Section of Occupational and Environmental Medicine, Department of Laboratory Medicine, Lund University, Lund, Sweden.
PLoS One. 2013;8(1):e53732. doi: 10.1371/journal.pone.0053732. Epub 2013 Jan 14.
Arsenic is a very potent toxicant. One major susceptibility factor for arsenic-related toxicity is the efficiency of arsenic metabolism. The efficiency, in turn, is associated with non-coding single nucleotide polymorphisms (SNPs) in the arsenic methyltransferase AS3MT on chromosome 10q24. However, the mechanism of action for these SNPs is not yet clarified. Here, we assessed the influence of genetic variation in AS3MT on DNA methylation and gene expression within 10q24, in people exposed to arsenic in drinking water. DNA was extracted from peripheral blood from women in the Argentinean Andes (N = 103) and from cord blood from new-borns in Bangladesh (N = 127). AS3MT SNPs were analyzed with Sequenom or Taqman assays. Whole genome epigenetic analysis with Infinium HumanMethylation450 BeadChip was performed on bisulphite-treated DNA. Whole genome gene expression analysis was performed with Illumina DirectHyb HumanHT-12 v4.0 on RNA from peripheral blood. Arsenic exposure was assessed by HPLC-ICPMS. In the Argentinean women, the major AS3MT haplotype, associated with more efficient arsenic metabolism, showed increased methylation of AS3MT (p = 10(-6)) and also differential methylation of several other genes within about 800 kilobasepairs: CNNM2 (p<10(-16)), NT5C2 (p<10(-16)), C10orf26 (p = 10(-8)), USMG5 (p = 10(-5)), TRIM8 (p = 10(-4)), and CALHM2 (p = 0.038) (adjusted for multiple comparisons). Similar, but weaker, associations between AS3MT haplotype and DNA methylation in 10q24 were observed in cord blood (Bangladesh). The haplotype-associated altered CpG methylation was correlated with reduced expression of AS3MT and CNNM2 (r(s) = -0.22 to -0.54), and with increased expression of NT5C2 and USMG5 (r(s) = 0.25 to 0.58). Taking other possibly influential variables into account in multivariable linear models did only to a minor extent alter the strength of the associations. In conclusion, the AS3MT haplotype status strongly predicted DNA methylation and gene expression of AS3MT as well as several genes in 10q24. This raises the possibility that several genes in this region are important for arsenic metabolism.

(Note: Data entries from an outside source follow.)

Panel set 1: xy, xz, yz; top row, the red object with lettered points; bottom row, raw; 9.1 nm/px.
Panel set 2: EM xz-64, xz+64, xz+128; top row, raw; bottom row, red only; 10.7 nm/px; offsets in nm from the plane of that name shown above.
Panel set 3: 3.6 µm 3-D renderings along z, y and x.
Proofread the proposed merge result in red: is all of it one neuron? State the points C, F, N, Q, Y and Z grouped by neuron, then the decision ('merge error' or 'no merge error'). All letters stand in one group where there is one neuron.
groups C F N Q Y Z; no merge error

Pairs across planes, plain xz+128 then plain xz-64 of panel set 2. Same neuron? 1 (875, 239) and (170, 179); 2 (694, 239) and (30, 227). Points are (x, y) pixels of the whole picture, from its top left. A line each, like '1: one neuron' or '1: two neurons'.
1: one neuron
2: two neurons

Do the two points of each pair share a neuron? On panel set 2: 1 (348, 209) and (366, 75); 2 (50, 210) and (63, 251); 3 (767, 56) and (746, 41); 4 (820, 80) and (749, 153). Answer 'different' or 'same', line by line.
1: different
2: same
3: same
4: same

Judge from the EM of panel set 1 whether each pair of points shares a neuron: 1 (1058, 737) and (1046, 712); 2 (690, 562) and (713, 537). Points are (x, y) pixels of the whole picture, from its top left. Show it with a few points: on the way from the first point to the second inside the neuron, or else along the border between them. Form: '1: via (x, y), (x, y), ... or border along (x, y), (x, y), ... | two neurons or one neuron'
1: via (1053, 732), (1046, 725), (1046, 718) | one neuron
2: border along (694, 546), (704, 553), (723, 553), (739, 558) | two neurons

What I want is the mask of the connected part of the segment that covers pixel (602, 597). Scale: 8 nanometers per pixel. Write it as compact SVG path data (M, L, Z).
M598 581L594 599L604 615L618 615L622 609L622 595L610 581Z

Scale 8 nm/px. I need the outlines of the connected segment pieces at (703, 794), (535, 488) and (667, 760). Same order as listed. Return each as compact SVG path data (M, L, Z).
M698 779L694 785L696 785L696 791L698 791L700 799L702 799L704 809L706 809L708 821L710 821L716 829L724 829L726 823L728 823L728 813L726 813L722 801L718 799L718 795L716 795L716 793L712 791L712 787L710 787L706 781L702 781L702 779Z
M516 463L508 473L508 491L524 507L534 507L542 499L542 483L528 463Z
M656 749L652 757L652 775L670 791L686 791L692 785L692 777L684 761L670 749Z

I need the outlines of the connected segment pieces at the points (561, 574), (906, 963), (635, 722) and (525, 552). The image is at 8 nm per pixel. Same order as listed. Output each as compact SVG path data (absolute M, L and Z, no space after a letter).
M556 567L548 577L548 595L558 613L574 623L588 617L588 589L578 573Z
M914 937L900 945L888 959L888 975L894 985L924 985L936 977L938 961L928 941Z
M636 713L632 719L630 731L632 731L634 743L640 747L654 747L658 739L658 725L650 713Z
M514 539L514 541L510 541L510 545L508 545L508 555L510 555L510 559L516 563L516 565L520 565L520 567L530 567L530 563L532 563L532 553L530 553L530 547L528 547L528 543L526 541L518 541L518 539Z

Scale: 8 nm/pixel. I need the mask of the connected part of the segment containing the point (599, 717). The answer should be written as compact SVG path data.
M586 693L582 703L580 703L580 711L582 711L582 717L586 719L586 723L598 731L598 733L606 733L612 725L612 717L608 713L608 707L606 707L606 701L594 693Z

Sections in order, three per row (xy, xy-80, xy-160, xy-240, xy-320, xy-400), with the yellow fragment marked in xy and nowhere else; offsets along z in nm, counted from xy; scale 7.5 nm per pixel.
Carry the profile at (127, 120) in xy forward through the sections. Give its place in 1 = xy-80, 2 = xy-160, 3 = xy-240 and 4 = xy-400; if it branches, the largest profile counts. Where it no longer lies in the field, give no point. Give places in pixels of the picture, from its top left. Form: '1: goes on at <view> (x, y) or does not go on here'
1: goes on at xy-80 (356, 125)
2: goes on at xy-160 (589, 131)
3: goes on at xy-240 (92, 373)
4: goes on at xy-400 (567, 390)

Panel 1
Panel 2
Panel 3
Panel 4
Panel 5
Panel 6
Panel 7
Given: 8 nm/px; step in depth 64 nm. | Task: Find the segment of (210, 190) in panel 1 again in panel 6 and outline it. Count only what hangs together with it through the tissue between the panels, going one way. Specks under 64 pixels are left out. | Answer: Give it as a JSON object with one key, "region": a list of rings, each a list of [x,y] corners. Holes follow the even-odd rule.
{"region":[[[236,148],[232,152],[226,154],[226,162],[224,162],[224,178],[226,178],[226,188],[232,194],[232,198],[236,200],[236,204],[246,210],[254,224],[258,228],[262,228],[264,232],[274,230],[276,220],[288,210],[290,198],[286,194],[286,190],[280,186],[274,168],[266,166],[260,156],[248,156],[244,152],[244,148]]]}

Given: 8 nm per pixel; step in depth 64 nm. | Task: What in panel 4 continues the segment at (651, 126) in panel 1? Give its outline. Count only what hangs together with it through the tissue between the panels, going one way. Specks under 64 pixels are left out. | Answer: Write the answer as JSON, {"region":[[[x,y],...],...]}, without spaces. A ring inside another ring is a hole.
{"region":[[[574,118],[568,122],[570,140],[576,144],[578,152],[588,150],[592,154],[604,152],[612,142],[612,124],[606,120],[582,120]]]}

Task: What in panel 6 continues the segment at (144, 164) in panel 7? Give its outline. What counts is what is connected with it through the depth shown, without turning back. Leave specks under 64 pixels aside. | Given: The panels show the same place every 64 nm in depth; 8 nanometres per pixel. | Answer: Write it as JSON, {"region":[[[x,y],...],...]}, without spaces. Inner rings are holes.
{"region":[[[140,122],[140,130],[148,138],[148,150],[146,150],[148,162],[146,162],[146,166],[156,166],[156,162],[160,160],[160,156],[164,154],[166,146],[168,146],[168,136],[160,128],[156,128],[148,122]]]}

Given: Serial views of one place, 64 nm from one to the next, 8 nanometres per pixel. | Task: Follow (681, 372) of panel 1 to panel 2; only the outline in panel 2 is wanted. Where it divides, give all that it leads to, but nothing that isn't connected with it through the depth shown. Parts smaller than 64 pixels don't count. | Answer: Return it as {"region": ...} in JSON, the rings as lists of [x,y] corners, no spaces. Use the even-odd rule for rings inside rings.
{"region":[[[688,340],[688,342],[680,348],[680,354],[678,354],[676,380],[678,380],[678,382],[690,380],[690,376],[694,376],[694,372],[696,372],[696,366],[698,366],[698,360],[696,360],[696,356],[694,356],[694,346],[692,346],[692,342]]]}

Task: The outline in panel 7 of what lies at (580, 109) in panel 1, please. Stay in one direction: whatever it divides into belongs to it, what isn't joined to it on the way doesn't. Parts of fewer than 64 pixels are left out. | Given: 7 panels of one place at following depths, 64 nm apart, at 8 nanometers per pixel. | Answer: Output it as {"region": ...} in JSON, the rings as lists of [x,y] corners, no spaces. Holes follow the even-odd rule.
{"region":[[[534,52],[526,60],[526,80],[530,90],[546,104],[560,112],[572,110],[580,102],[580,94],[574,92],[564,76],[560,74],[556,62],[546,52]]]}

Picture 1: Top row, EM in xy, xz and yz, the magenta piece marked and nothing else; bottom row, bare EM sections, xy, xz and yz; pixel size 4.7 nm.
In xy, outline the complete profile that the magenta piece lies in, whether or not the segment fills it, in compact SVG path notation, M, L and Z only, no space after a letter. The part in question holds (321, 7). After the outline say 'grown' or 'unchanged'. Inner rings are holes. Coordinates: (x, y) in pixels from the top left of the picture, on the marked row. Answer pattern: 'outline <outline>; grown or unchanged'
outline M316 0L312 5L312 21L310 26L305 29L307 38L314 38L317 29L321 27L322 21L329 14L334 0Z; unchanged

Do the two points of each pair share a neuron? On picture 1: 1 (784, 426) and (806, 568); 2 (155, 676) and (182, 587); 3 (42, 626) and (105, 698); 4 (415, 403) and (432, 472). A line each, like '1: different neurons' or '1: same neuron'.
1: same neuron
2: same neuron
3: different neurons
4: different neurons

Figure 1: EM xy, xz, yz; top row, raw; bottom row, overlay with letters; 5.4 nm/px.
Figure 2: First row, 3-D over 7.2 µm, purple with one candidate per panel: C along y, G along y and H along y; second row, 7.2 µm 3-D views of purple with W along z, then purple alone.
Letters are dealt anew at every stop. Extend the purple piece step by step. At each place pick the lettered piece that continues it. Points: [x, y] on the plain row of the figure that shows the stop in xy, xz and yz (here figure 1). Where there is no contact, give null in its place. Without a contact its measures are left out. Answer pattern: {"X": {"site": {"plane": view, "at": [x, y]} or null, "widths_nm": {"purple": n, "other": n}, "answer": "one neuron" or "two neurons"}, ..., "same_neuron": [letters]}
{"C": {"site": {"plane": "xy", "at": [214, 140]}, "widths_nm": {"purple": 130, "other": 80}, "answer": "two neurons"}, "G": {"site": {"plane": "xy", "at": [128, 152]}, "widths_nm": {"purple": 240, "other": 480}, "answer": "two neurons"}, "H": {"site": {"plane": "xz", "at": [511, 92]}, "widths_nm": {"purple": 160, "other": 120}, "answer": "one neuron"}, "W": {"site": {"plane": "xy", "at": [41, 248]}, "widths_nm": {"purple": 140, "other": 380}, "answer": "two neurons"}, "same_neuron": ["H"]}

砷是一种非常有效的有毒物质。砷相关性毒性的一个主要易感性因素是砷代谢的效率。而效率又与 10 号染色体 q24 上的砷甲基转移酶 AS3MT 的非编码单核苷酸多态性 (SNP) 有关。然而,这些 SNP 的作用机制尚不清楚。在这里,我们评估了 AS3MT 中的遗传变异对饮用水中砷暴露人群 10q24 内 DNA 甲基化和基因表达的影响。从阿根廷安第斯山脉的女性(N=103)外周血和孟加拉国新生儿的脐血中提取 DNA。使用 Sequenom 或 Taqman 测定法分析 AS3MT SNPs。用 Infinium HumanMethylation450 BeadChip 对亚硫酸氢盐处理过的 DNA 进行全基因组表观遗传分析。用 Illumina DirectHyb HumanHT-12 v4.0 对来自外周血的 RNA 进行全基因组基因表达分析。用 HPLC-ICPMS 评估砷暴露。在阿根廷妇女中,与更有效的砷代谢相关的主要 AS3MT 单倍型显示 AS3MT 的甲基化增加(p=10(-6)),并且在大约 800 千碱基对范围内的其他几个基因也存在差异甲基化:CNNM2(p<10(-16)),NT5C2(p<10(-16)),C10orf26(p=10(-8)),USMG5(p=10(-5)),TRIM8(p=10(-4))和 CALHM2(p=0.038)(经多次比较调整)。在孟加拉国的脐带血中也观察到 AS3MT 单倍型与 10q24 中 DNA 甲基化之间存在类似但较弱的关联。与 AS3MT 单倍型相关的改变的 CpG 甲基化与 AS3MT 和 CNNM2 的表达减少(r(s)=-0.22 至-0.54)以及 NT5C2 和 USMG5 的表达增加(r(s)=0.25 至 0.58)相关。在多变量线性模型中考虑其他可能有影响的变量仅在一定程度上改变了关联的强度。总之,AS3MT 单倍型状态强烈预测了 10q24 中 AS3MT 以及几个基因的 DNA 甲基化和基因表达。这增加了该区域的几个基因对砷代谢很重要的可能性。